I nie widzi w tym żadnej sprzeczności!

Gdy jakiś król lub sułtan pozwoli swojemu babińcowi wejść sobie na głowę i zaczyna stosować kobiece kryteria i kobiece sposobiki rozwiązywania problemów – to po jakimś czasie wszyscy zaczynają chodzić po suficie. Zjawisko jest znane – a poprzednie uwagi to jedynie jego wyjaśnienie.
A teraz przechodzimy do sedna.

W monarchii rządzi król, w arystokracji – aristoi, czyli arystokraci. W d***kracji rządzi L*d.

Ja jestem człowiekiem starym i doświadczonym – ale odruchowo zakładam, że ludzie zachowują się normalnie – to znaczy tak jak zachowywali się przez tysiące lat.

I np. w krajach latynoskich kobiety robią to, co każą im ich mężczyźni – i dlatego pp. Jair Bolsonaro, Józef Antoni Kast czy JE Ksawery Milei mogą serio myśleć o wygraniu wyborów. Tymczasem w Polsce już chyba piąta osoba mi mówi, że Prawica nie może dostać więcej głosów, bo faceci owszem, chcieliby na Prawicę głosować – ale ich kobiety mówią: „Chyba zwariowałeś?” lub wręcz grożą rozdziałem od stołu i łoża. Więc nie głosują.

Czyli: rządzi babiniec.

Jeśli to prawda – to Polska jest skończona. Nie dość, że jest to, jak cała Europa, kraj ludzi starych, marzących o spokojnej emeryturze – to jeszcze zdominowany przez pragnące spokoju i bezpieczeństwa kobiety.

To możemy – mówię do Prawicy – pakować manatki. Nie ma co się handryczyć. Przyjdą muzułmanie i w Imię Boga przywrócą porządek…

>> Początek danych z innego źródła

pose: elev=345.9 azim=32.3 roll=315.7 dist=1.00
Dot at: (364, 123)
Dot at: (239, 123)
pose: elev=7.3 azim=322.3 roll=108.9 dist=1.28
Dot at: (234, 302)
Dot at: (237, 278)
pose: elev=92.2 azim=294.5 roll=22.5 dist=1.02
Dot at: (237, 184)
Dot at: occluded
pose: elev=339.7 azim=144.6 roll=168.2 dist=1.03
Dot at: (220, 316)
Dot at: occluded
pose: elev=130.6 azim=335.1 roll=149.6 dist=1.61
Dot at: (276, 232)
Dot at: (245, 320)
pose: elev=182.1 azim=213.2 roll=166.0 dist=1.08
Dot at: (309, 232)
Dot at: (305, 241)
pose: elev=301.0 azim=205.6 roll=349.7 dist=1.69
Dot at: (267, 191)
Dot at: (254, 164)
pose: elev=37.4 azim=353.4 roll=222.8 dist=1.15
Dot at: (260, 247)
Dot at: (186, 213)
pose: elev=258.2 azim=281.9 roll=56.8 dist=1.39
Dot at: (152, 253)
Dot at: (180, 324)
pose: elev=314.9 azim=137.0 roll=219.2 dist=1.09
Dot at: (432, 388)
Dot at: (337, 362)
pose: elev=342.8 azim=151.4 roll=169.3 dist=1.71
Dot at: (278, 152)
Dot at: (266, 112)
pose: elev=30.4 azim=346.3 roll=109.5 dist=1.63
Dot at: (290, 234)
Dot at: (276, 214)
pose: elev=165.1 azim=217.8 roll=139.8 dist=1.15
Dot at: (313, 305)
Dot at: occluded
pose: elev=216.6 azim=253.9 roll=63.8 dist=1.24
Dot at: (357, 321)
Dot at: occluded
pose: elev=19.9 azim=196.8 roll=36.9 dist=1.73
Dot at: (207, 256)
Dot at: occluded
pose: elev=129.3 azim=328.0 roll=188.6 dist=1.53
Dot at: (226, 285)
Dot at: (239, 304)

PS. Przypominam, że muzułmanie nie wierzą w żadnego „Allaha”, tak jak Anglicy nie wierzą w „Thegoda”, a Francuzi w „Ledieua”. Wierzą w Boga Jedynego, uznając, jak i my, Pięcioksiąg Mojżesza i Dekalog – czasem inaczej niż my interpretując Jego słowa. „Al” to rodzajnik, jak w „Al-Kaida”, „Al Fatah”, „Alhambra” czy „algebra” – podobnie jak „the”, „der”, „il” czy el w Eldorado. Bóg to „La” – „h” na końcu jest tylko po to, by wymawiać pełne, otwarte „a”. Dla przykładu „Credo” w języku maltańskim: „Nemmen f’Alla wieħed, il-Missier li jista’ kollox, li għamel is-sema u l-art, tal-affarijiet kollha viżibbli u inviżibbli”.